In practice, teams are not built from scratch but people need to adapt their knowledge to a changing environment. We believe that employees are able to do so, for example, by sitting in on the other team’s job. There are enough examples of IT employees temporarily join a BM expert to work on concrete issues and vice versa. This is an opportunity with low hurdles, but one which nevertheless requires stamina. Employees will also strengthen their intersection know-how by attending formal courses, for example IT experts studying FDA approval procedures or topics such as galvanic isolation, while BM engineers do the same with regard to terminal services or IT systems interoperability.

 

Empowering the single point of contact for the customer, in the shape of the helpdesk, is a major element for making the Swiss USB knife a reality. Visionary structures and processes will be the third way of making it real. Ideally, there would be special hotline teams for BME problems and IT issues. All further inquiries, not directly assignable to one of these two domains, would entail the two teams working closely together in one larger room to enable both formal and informal contacts.
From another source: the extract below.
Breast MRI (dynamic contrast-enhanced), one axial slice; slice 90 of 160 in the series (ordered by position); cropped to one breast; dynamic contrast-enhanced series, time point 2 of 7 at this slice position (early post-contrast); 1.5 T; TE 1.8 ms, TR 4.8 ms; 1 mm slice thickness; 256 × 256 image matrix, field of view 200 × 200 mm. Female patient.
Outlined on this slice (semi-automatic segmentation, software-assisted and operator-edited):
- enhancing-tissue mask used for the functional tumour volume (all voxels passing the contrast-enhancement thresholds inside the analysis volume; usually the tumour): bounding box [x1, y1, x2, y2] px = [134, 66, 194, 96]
A less futuristic approach could be a ‘red telephone’ in the BME and IT support offices to speed up analysis of user problems and reach solutions on the inevitable increase likely in intersection problems.

 

The Way Ahead

The vision introduced above leaves plenty of room for implementation details. It is doubtful whether there are universally fitting ‘best practice’ answers to these details, or ‘best fit’ approaches for each hospital to decide upon. However, decisions will begin to look like. An intensive discussion on the convergence of BME and IT will already prove beneficial to any hospital, its BME and IT teams, and users.